Шепелянская Раиса Мееровна

г. Могилев

ВОСПОМИНАНИЯ

Родилась в 1935 году. Когда началась война, мне было 6 лет. Мы жили в Могилеве, на улице Первомайской, на первом этаже двухэтажного особняка. Дом стоял на месте ресторана «Габрово». Мать, Сара Моисеевна, не работала. Отец, Меер Эльевич Шухман, был сапожником. У них было 11 детей, но только 4 осталось в живых. Кто-то умирал в младенчестве, кто-то позже. Отец и мой старший брат остались в городе и погибли при обороне Могилева. Остались в живых только старшая сестра Геня, два старших брата и я. Брат Иосиф (Леша) в 17 лет ушел добровольцем на фронт.

Я помню, как по дороге в эвакуацию я потерялась. Поезд бомбили. Так получилось, что мама с Геней поехали дальше, а я осталась одна в лесу. Два дня бродила по лесу с куклой в руках, пока не встретила какого-то мужика. Он взял меня с собой и привез в Среднюю Азию, в Бухару. Отвел в милицию. Оттуда направили в детский дом в город Гиждуван.

До сих пор не могу без слез это время вспоминать. Били меня там страшно. В первом украинском детдоме били дети за то, что я еврейка. Ужасно били. В 5 часов утра нас поднимали и выгоняли собирать хлопок. Если не соберешь норму, то на три дня оставляли без еды. Собирали огрызки. Ели траву, листья, цветы акации. Теперь желудок больной. Каждый день умирали дети. Болели малярией. Помню, как я попала в больницу. Мест не хватало, и меня положили в одну кровать с девочкой. Утром я ее трясу, а она мертвая.

Во втором детдоме били воспитатели. Били за любую мелочь. За то, например, что взяла с подноса кусочек хлеба: не тот, что ближе лежал, а корочку. За это били до потери сознания.

В этом детдоме мы тоже много работали. Мы пряли нитки, потом из них вязали варежки и носки для солдат на фронте. Чтобы маленькие дети могли дотянуться до прядильных станков, нас, малышей, ставили на скамейку. Я запомнила, что меня хвалили, что у меня, такой маленькой, получалась очень ровная нитка. Те девочки, у которых не получалось прясть, вязали. Было очень тяжело. В трудовой стаж эти годы не вошли, так как никаких документов не осталось и никому теперь ничего не докажешь.

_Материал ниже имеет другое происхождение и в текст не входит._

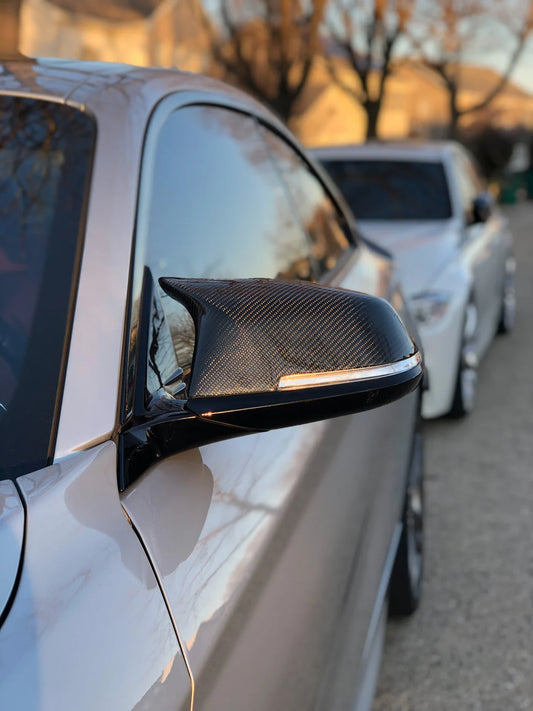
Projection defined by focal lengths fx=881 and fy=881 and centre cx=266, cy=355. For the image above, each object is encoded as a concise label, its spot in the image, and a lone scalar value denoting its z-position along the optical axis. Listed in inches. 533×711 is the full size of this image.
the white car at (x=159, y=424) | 38.2
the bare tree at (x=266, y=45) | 578.9
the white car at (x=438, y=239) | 183.2
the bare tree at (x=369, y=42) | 634.8
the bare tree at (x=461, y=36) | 710.5
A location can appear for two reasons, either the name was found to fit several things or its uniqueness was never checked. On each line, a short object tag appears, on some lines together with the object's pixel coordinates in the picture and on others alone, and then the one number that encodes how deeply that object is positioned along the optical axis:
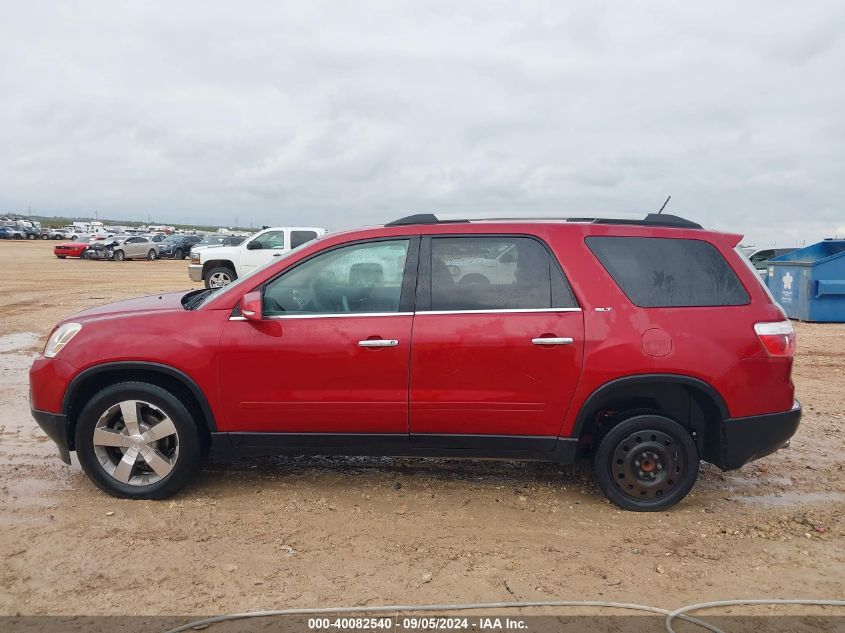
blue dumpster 12.71
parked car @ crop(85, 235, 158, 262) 35.94
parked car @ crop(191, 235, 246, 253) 24.36
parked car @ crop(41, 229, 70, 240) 61.72
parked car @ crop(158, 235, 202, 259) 40.66
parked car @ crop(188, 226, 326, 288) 16.66
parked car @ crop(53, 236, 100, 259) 35.19
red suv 3.90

В этом втором детдоме была воспитательница-белоруска из Минска. Она хотела меня удочерить, и я даже немного жила с ней в общежитии. Воспитательница вернулась в БССР и взяла меня с собой. Везли нас на поезде поляки вместе с польскими детьми. Всех польских детей забрали в Польшу, где бы они ни родились. А мы оказались в Шклове. Воспитательница устроилась на работу в Шкловский детдом. В 1947 году меня через Красный крест нашел вернувшийся из армии брат Иосиф, и мама забрала меня к себе. У брата уже была своя семья.

Мы жили в том же доме, что и до войны. Жили втроем: я, мама, Геня. Жили очень бедно. Помню голые стены, на которых лежал снег, когда вернулась домой. Ничего из имущества не сохранилось. Когда я вспоминаю свою жизнь, то всегда расстраиваюсь. Столько горя, бедности, страданий и унижений было, что не передать.

Хожу на еврейское кладбище, где все родные похоронены, нечасто. Теперь туда страшно ходить. Раньше евреев было больше, а теперь некому за могилами ухаживать.

Очень многие уехали, а остальные умерли.